Who makes him laugh?

‘Dave Allen, John Hegley, my friend, Bill Bailey.  I’ve made lots of friends along the way.’

I asked him about the name of the tour, ‘Life Is Pain’.

‘The actual phrase came from a story told to me about a little 6 year old girl, who was being told off by her Mum.  “Life is pain”, she said.  It’s such a strong phrase… it made me laugh.’

Does he think life is a pain?

‘No.  It’s tongue in cheek.  In the show, I touch on things now I’m 46 that I would have shied away from when I was 26.  Everyone has pain in their lives, but I’m still fairly cheerful.’

Is it hard to ‘switch on’ his inner comedian at a set time each night?

‘You just know you have to be happy at 8 o’ clock.  I never think ‘this gig’s going to be awful’, that’s not going to be very helpful.’

He started out on the comedy circuit in the late ’80s, helped by Margaret Thatcher’s Enterprise Allowance Scheme for those with entrepreneurial ideas.
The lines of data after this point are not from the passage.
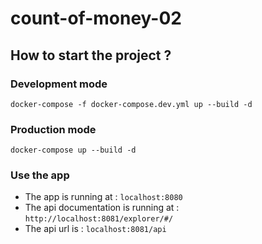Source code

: # count-of-money-02

## How to start the project ?

### Development mode

`docker-compose -f docker-compose.dev.yml up --build -d`

### Production mode

`docker-compose up --build -d`

### Use the app

- The app is running at : `localhost:8080`
- The api documentation is running at : `http://localhost:8081/explorer/#/`
- The api url is : `localhost:8081/api`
Margaret Thatcher is listed as one of his favourite people in his first book, ‘My Favourite People and Me’.

‘Only for a few days though.’

Who are his favourite people now?

‘They’re here around me.

‘Heroes and idols are important when you’re a teen’, he continued.  ‘My wife and I and our little girl watched a lot of the Olympics.  The commentators were often talking about how nice it was to have good role models for two weeks, not vacuous, egotistical people and those famous for reality TV shows.  Looking at the sporting heroes, it was great.  My wife and I are already worrying about female role models for our little girl… going into toy shops and seeing the toys divided up by gender.  We thought it was good for her to see she could be anything she wants.  Role models are very important.’

How does it feel to be a well known face himself?

‘You have to change your life a little bit.  In the evenings, it can be tricky if people have had a drink.  Sometimes you wish you could change your face, but the pros outweigh the cons.  I’m a little bit worried about how the kids will be treated at school.  I find myself worrying about things that happen… fretting…  I have to check myself on that.’

Does your little girl know she has a famous Dad?, I asked.

‘No.  I’ll keep that from her for as long as possible.’

And what does the near future hold for Alan Davies?

‘I’ve got the tour until Christmas, then in January, I’ll be filming a 90 minute one-off Jonathon Creek special episode.  New Zealand.  April to May, working on a new series of QI.. and then’, he laughed, ‘hopefully, a holiday.’

You all look like you’re genuinely having fun on QI.  Are you?  What’s it like?

‘Very enjoyable.  We’ve got a lot more women guests now and have brought some new faces in. Keeps Stephen and I on our toes…  after ten years, we have to keep the show fresh.’

Finally, I asked him ‘why are you here, on the planet, at this time?’.

‘For my family.  Now I have children, I’m no longer here for any other purpose. My whole purpose is to get them to a stage where they can fend for themselves.’

A clear message about his current life priorities.

He came across as a softly spoken family man, dealing with life as it is, getting on and doing what needs doing, funny and thoughtful.  Someone you could have a laugh with if you could just forget the fact it was ‘Alan Davies’ you were talking to.

By the way, he’s a Hastings ‘virgin’, having never been here before.

And he uses Tresemme shampoo and has never had a perm.

And he Tweets.

Wednesday 14 November 2012 : Alan Davies, LIFE IS PAIN.
At the White Rock Theatre, Hastings.
The tour goes through til December 2012 – plus three dates in February 2013.